Tackling climate change will improve Europe’s air quality, cut premature deaths and could save €10 billion (US$12.9 billion) annually in air pollution control costs by 2030, according to a new report by the European Environment Agency (EEA).

Reducing greenhouse gas emissions by burning smaller amounts of fossil fuels will result in less air pollution, thereby significantly cutting the cost of tackling air pollution.

Not only will tougher climate change policies designed to limit a global average temperature rise to 2 degrees above pre-industrial levels by 2030 help clean up Europe’s air quality, but will also reduce the annual number of premature deaths caused by air pollution.

Existing European air pollution abatement policies should lead to cleaner air in 2030 compared to 2000. However, with existing measures only, air quality is even projected to begin to worsen after 2020. In this scenario—the baseline scenario—311,000 premature deaths are projected each year in 2030, due to pollution with ground-level ozone and fine particles (PM2.5).

In the climate action scenario, the number of premature deaths from pollution by ozone and fine particles is projected to drop by more than 20,000 to 288,000 by 2030. Moreover, the costs of implementing existing air pollution measures is projected to fall by €10 billion (US$12.9 billion) per year.

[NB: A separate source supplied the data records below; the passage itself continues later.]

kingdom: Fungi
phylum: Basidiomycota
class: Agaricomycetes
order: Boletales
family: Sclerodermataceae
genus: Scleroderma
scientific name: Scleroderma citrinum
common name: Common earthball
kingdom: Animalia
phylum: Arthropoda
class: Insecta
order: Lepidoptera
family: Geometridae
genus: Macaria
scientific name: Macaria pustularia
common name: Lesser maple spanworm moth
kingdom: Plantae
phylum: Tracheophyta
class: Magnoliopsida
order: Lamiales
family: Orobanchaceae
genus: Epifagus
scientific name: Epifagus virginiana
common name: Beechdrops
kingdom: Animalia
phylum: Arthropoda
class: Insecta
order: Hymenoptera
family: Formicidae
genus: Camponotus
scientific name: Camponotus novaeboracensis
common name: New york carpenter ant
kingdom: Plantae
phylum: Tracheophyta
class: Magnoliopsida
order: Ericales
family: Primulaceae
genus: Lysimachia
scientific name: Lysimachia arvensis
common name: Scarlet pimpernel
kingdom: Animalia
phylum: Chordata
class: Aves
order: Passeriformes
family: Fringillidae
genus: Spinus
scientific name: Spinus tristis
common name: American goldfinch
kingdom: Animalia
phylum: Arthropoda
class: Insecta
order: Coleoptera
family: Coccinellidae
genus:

The avoided health costs could be valued at between €16-46 (US$20.6-59.1 billion) per year.

Reducing greenhouse gas emissions leads to reductions of emissions of criteria air pollutants from fossil fuel combustion. Reductions are most notable for oxides of nitrogen (10 %), sulphur dioxide (17 %), and particles (8–10%) by 2030, as compared to the baseline.

Cost-savings relative to existing air pollution abatement measures are highest in the EU-15. Relative abatement cost savings for oxides of nitrogen, sulphur dioxide and particles are estimated to be 20%, 12% and 14% by 2020, and more than 35%, 25% and 25% respectively by 2030.

However, it is clear that significantly greater efforts will still be necessary in the form of further targeted air pollution abatement measures in order to move closer to the EU long-term objectives.

Even if the maximum feasible land--based reduction measures in relevant sectors for abatement of air pollution were combined with climate policies—the maximum feasible reduction scenario—there will still be 200,000 annual premature deaths by 2030 from ozone and fine particles. Reductions in emissions from non land-based sources, especially shipping, are necessary if the health impacts are to be brought down further.



fyi CO2

So when do Americans realize what the "P" in "EPA" really stands for (besides 'P'assive or 'P'athetic)?

Joseph Willemssen

That's an interesting study. I think it's not emphasized enough the multiple benefits of working to reduce greenhouse gas output. I'm often critical of marginal solutions (like diesel or nuclear), but it's good to see that in the aggregate there are spillovers into lowering emissons of other pollutants and improving health.

Thanks for posting that.

Jesse Jenkins

Just to be nitpicky:

I think you meant to say, "Reducing greenhouse gas emissions by burning smaller amounts of fossil fuels will result in less air pollution"


That does help clarify it a bit. Thanks!